----- SOURCE DATA -----

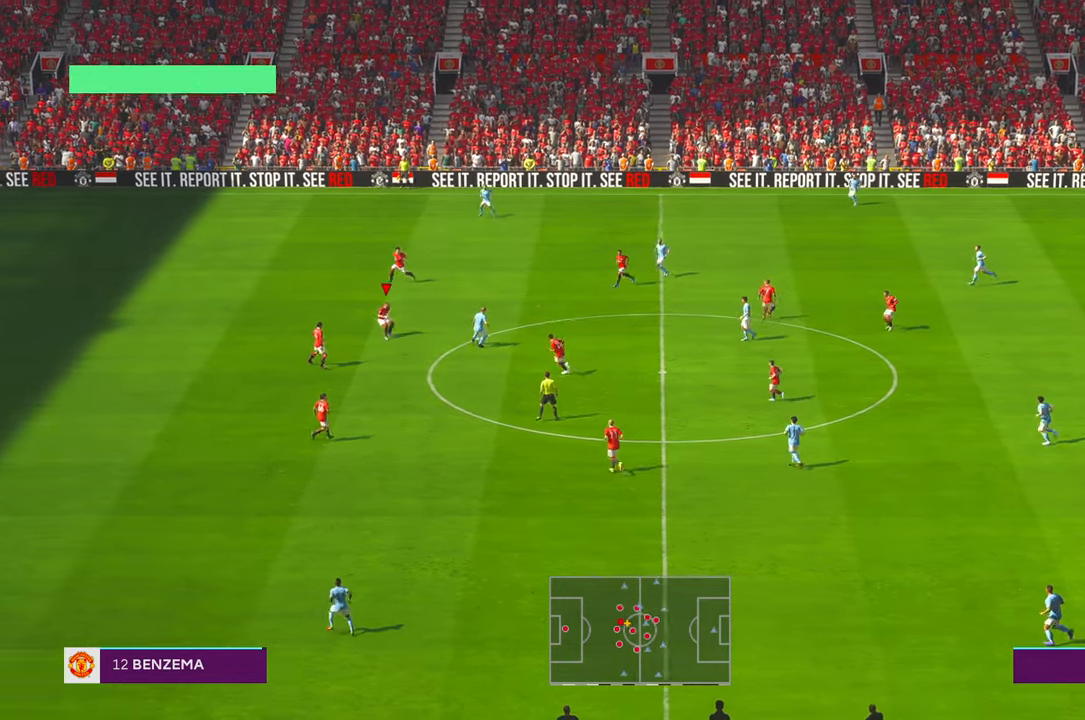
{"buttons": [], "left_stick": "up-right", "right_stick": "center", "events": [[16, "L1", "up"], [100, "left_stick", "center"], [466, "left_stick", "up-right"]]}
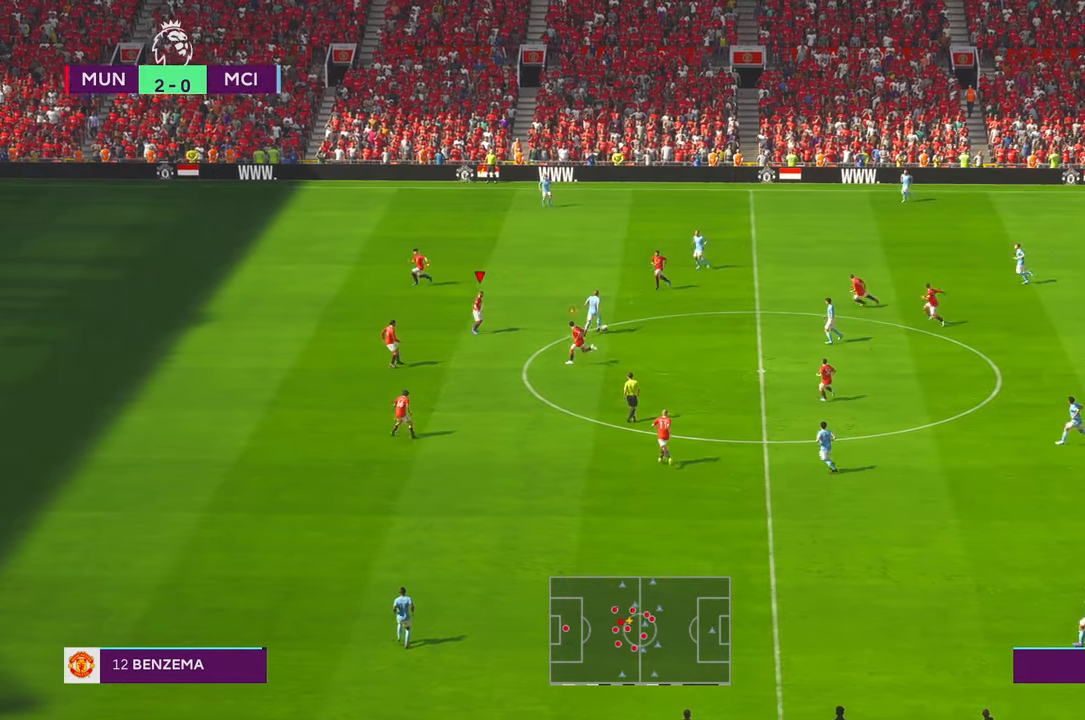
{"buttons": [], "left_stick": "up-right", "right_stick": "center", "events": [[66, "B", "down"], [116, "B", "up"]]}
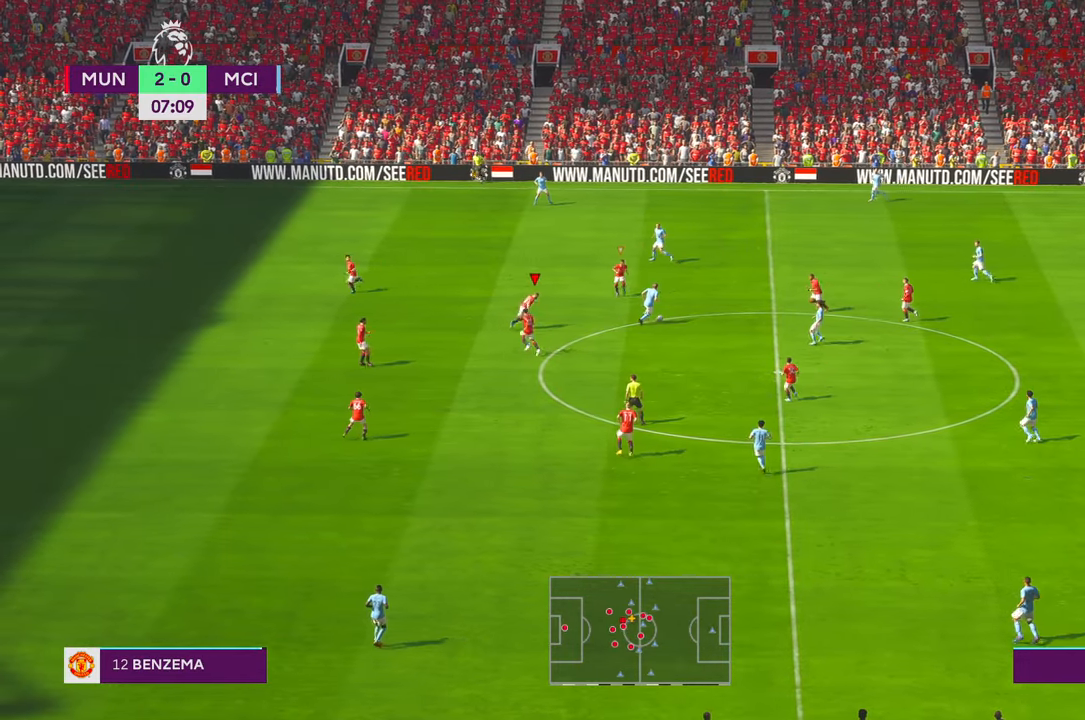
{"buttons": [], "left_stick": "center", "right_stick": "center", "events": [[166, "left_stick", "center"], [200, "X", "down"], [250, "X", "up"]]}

-----

TASK DIRECTIONS: An exact copy of the data is required, with the pictures excluded.

SOLVED PROBLEM:
{"buttons": [], "left_stick": "up-right", "right_stick": "center", "events": [[16, "L1", "up"], [100, "left_stick", "center"], [466, "left_stick", "up-right"]]}
{"buttons": [], "left_stick": "up-right", "right_stick": "center", "events": [[66, "B", "down"], [116, "B", "up"]]}
{"buttons": [], "left_stick": "center", "right_stick": "center", "events": [[166, "left_stick", "center"], [200, "X", "down"], [250, "X", "up"]]}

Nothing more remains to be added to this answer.